Tous deux viennent d’entrer dans le hall quand un des policiers parvient à se glisser à l’intérieur et ouvre à ses deux collègues. Selon Paul Bayzelon, les trois CRS rouent directement de coups de pied et de matraque Malik Oussekine, tombé à terre, qui clame pourtant son innocence. Lorsque Paul Bayzelon tente de venir en aide au jeune homme, il recevra également des coups de matraque. Un autre témoin décrira « des taches de sang sur les murs et des éclats de verre des plaques de boîte à lettres – brisées ». Dix minutes plus tard, le SAMU, arrive pour apporter les premiers soins, puis transporte Malik Oussekine aux urgences de l’hôpital Cochin, où il sera déclaré officiellement décédé à 3 h 20.
En réalité, le rapport du médecin régulateur du SAMU révèle 4 jours plus tard qu’il avait rendu son dernier souffle, dès minuit, dans le hall de l’immeuble. Malik a été transporté à l’hôpital pour tenter d’éviter le scandale.

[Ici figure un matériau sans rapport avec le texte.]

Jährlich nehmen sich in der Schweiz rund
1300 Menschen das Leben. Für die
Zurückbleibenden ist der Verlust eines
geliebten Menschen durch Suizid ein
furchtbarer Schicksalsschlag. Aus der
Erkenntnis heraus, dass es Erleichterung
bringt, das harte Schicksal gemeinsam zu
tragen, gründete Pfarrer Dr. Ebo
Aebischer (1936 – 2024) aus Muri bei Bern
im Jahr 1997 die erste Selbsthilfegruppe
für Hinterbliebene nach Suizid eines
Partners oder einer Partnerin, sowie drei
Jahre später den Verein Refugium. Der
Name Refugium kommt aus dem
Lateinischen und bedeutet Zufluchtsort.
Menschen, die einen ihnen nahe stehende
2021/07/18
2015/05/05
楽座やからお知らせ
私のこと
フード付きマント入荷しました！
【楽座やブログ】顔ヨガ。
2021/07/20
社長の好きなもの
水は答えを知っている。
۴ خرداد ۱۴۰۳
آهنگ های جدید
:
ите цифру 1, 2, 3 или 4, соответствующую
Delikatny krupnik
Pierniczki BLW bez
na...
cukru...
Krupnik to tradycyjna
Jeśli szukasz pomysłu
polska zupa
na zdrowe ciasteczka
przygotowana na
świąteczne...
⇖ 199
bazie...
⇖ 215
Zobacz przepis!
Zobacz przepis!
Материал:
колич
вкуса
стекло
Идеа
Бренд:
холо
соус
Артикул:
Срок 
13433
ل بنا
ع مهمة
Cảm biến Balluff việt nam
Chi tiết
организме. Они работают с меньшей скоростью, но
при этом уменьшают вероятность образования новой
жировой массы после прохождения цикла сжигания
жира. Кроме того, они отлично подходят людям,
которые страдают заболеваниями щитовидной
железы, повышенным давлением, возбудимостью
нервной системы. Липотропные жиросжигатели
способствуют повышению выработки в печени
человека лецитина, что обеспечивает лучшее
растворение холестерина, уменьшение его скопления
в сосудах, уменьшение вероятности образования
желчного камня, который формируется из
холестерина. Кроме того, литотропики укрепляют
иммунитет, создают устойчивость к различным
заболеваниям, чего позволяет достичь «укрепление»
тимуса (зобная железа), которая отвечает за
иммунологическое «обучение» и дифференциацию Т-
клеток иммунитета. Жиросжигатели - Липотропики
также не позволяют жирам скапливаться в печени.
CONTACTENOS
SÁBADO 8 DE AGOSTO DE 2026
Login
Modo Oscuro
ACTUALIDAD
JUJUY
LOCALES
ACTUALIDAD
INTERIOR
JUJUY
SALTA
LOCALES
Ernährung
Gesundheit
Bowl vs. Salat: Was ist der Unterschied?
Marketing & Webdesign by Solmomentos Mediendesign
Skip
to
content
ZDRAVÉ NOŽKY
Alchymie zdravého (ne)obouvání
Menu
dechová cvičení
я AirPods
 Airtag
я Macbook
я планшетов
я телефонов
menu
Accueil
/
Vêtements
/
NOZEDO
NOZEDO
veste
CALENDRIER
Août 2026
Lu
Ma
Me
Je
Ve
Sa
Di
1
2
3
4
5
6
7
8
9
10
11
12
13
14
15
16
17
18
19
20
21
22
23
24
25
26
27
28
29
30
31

Cette information sulfureuse sera divulguée par l’avocat de la famille de Malik Oussekine, Georges Kiejman, le 9 décembre, à la veille de l’annonce de la deuxième vague de marches silencieuses.
Malik Oussekine est enterré au cimetière du Père-Lachaise à Paris (division 75), depuis le 10 décembre 1986.
Le respect de la mémoire
Plus d’un an plus tard, un bulletin local du Front national aurait écrit le 20 janvier 1988, que : « des Français comme les Oussekine, on peut s’en passer ». Un outrage ignoble qui illustre l’aversion profonde que les officines d’extrême-droite nourrissent à l’égard de nos concitoyens qui ne seront jamais assez français à leur yeux.
« Après la parodie de procès […], je me suis rendu compte que, dans ce pays qui est le mien, où je suis née, je serai toujours une citoyenne de deuxième zone », déclarera bien plus tard la sœur de la victime, Sarah Oussekine.
Nous existons pour défendre un idéal, celui de l’universalisme, par l’action et la pédagogie. Nous luttons contre la discrimination, partout où elle se trouve, pour que jamais plus des Français, quelle que soit leur origine ou leur confession, n’aient à souffrir d’un tel sentiment ; il n’y a pas, et il ne doit pas y avoir, de citoyens de « deuxième zone ».
Nous n’oublions pas. Nous n’oublierons jamais.